In semi-carbonic maceration, uncrushed grape bunches are piled into vats filled with carbon dioxide. The bottom grapes are crushed by the weight of those on top and begin to ferment, but the uncrushed grapes in the airless environment also begin a different sort of intracellular fermentation.

Eventually, a conventional fermentation is completed, but the process generally yields a wine that is light, fresh and fruity, with diminished tannins. That’s an important point with a grape like carignan, which can be quite tannic.

The Broc carignan was easygoing and relaxed, rich but not heavy, with aromas and flavors of red fruits, herbs, spices and flowers, and a savory, almost salty edge to it, which made the wine deliciously refreshing.

The Lioco had a lot in common with the Broc. Matt and Sara Licklider, the Lioco proprietors, generally make excellent pinot noirs and chardonnays, but they wanted to explore an heirloom variety from old vines. That led them to carignan, which Mr. Licklider said in an email allowed them to make the sort of wine they were looking for: “bistro-friendly, food versatile, low cost, authentic.”

The Lioco is made by a different method. Whole clusters of grapes (stems and all) are stomped — the oldest method of crushing grapes — then put into vats. The skins and stems, which generally float to the top of the grape juice to form a cap, are pushed down by a perforated steel sheet, which Mr. Licklider likened to a French-press coffee maker.

Some of the grapes are not crushed by the feet, however, and these grapes do undergo a carbonic-style intracellular fermentation, which perhaps accounts for some of the similarities to the Broc carignan.

I loved the aromas of red fruits laced with herbs, spices, flowers and a savory touch of tobacco. The wine was lighter-bodied than the Broc, but taut and precise, lively and energetic, and great with a stew of white beans, herbs and sausage.

The Porter Creek stood out from the other two. The winemaker, Alex Davis, has procured his organic carignan grapes from an old vineyard near Hopland in Mendocino since 2008. Like Lioco, Porter Creek is better known for its pinot noirs and chardonnays. So why carignan?

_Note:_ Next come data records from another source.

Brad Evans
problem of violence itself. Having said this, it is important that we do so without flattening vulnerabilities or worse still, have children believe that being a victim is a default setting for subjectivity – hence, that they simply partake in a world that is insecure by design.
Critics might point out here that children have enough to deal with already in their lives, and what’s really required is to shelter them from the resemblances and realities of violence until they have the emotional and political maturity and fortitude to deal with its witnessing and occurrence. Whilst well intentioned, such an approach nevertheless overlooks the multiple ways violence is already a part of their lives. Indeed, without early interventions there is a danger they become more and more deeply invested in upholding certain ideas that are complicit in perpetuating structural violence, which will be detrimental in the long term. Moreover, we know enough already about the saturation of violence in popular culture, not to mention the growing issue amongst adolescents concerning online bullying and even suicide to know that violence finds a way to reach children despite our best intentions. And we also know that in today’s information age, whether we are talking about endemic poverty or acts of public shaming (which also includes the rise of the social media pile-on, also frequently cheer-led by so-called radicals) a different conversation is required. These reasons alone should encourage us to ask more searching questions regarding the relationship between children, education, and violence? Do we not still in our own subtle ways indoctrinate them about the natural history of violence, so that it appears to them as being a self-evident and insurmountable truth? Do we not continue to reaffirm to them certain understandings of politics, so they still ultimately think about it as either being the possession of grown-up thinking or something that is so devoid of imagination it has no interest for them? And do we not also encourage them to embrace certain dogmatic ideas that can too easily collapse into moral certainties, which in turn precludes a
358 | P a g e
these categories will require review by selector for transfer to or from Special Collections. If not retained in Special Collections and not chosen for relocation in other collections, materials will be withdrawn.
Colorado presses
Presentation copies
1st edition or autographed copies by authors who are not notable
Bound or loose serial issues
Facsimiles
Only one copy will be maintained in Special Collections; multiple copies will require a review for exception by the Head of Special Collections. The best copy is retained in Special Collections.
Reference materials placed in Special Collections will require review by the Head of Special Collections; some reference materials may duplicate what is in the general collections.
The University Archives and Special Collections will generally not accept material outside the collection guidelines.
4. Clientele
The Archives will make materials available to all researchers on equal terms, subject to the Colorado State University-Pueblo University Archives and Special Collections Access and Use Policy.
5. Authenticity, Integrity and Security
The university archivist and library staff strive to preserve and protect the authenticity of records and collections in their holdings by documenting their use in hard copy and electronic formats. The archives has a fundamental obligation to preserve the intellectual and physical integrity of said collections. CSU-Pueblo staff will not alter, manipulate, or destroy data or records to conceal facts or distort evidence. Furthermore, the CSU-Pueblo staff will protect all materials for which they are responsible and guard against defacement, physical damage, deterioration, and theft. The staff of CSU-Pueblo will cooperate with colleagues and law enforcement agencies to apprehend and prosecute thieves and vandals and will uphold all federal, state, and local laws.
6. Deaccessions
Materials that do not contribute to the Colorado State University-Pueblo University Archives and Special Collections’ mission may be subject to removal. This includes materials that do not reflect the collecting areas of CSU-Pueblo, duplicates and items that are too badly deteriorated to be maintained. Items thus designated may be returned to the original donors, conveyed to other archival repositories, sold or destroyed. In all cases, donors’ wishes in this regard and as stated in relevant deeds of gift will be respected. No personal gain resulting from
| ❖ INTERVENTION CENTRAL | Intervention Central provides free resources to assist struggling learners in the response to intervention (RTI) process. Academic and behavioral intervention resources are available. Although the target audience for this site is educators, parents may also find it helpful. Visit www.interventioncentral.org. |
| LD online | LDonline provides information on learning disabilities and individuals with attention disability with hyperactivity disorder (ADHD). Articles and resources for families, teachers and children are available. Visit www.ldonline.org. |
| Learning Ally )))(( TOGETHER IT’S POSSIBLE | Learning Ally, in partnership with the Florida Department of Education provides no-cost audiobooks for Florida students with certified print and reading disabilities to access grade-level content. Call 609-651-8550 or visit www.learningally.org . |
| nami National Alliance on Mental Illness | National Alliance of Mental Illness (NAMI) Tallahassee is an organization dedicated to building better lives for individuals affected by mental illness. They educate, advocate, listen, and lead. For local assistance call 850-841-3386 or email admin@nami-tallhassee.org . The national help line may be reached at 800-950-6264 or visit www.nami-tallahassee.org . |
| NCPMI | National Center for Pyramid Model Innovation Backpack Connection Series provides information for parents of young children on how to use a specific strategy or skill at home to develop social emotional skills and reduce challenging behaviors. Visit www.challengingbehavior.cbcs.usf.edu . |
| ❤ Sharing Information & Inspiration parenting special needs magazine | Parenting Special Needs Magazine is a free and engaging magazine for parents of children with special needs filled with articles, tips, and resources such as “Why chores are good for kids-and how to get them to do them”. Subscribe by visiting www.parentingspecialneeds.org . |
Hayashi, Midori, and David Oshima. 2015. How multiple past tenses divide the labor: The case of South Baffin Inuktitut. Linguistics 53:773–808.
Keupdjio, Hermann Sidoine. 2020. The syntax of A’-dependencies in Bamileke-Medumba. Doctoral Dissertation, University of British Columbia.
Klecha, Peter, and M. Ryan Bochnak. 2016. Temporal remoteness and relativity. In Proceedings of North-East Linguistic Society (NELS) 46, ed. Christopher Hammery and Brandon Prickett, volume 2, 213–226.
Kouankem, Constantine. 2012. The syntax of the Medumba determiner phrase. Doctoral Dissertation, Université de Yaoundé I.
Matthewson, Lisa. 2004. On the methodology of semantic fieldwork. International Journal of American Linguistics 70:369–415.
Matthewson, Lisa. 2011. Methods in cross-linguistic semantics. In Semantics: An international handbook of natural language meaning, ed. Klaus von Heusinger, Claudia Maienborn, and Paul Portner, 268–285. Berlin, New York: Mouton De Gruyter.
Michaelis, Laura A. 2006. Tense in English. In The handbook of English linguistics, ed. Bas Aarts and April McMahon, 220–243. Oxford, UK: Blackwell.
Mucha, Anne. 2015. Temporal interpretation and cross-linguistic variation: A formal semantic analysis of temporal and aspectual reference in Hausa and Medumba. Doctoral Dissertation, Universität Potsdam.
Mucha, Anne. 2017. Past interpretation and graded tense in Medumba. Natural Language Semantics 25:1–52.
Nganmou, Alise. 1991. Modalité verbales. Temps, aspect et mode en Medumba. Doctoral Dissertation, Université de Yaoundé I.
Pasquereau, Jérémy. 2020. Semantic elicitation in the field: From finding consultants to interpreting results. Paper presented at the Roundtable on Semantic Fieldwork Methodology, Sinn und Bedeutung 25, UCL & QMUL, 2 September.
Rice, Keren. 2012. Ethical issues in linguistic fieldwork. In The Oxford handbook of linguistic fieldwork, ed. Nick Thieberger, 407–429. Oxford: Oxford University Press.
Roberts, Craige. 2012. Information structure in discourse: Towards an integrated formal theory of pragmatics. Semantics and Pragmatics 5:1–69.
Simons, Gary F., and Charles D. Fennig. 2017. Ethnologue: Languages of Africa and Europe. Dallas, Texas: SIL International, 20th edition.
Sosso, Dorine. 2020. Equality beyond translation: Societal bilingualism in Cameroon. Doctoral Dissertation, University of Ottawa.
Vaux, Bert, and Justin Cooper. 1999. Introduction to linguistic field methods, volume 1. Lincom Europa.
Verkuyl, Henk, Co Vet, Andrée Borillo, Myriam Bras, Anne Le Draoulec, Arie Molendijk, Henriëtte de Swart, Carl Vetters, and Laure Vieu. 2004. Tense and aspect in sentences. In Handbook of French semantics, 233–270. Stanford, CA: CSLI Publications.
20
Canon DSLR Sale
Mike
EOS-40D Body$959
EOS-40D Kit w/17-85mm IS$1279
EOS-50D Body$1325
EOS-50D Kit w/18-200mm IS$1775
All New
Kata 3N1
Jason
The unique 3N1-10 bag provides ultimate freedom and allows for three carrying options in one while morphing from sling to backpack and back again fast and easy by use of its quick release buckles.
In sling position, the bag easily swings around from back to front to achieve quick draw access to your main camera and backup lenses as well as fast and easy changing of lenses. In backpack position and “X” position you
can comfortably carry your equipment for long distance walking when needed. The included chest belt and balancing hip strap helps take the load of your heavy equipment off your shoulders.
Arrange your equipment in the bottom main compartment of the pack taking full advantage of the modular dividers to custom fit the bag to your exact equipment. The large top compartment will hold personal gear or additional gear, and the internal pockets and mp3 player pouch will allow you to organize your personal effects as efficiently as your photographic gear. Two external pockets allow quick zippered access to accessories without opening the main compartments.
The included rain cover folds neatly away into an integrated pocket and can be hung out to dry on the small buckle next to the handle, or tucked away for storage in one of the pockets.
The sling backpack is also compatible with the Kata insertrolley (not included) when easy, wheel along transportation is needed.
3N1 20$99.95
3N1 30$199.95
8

“It allows me to produce a wine with a sense of soul and place that is very different from the pinot noirs that we are mostly known for,” Mr. Davis said by email.

Rather than leaving the bunches intact, he destems the grapes and ferments them in the conventional fashion. The result is a wine that is darker and richer than the other two, maybe a little more structured though not heavy or unpleasantly tannic. Along with a creaminess, and aromas of red fruits and herbs, the wine had delicious flavors of tobacco, licorice and what I called menthol but several readers referred to as “pine.”

All three of these bottles were the sort of unpretentious, everyday wines that good California winemakers have recently rediscovered. Some readers complained about the cost of these wines, $27 to $30, but sadly that often seems to be the cost of doing business in California, particularly if you want wines made with care from grapes grown conscientiously.

Several readers suggested carignans from southern France or Spain, and why not? But the idea here was to learn something about California carignan.

My takeaway was a reinforced conviction that many grapes like carignan, once scorned or written off, have great potential to make delightful wines. They may not necessarily compete with the best wines in the world, but as the philosophers say, a pursuit of the best should not be the enemy of the good.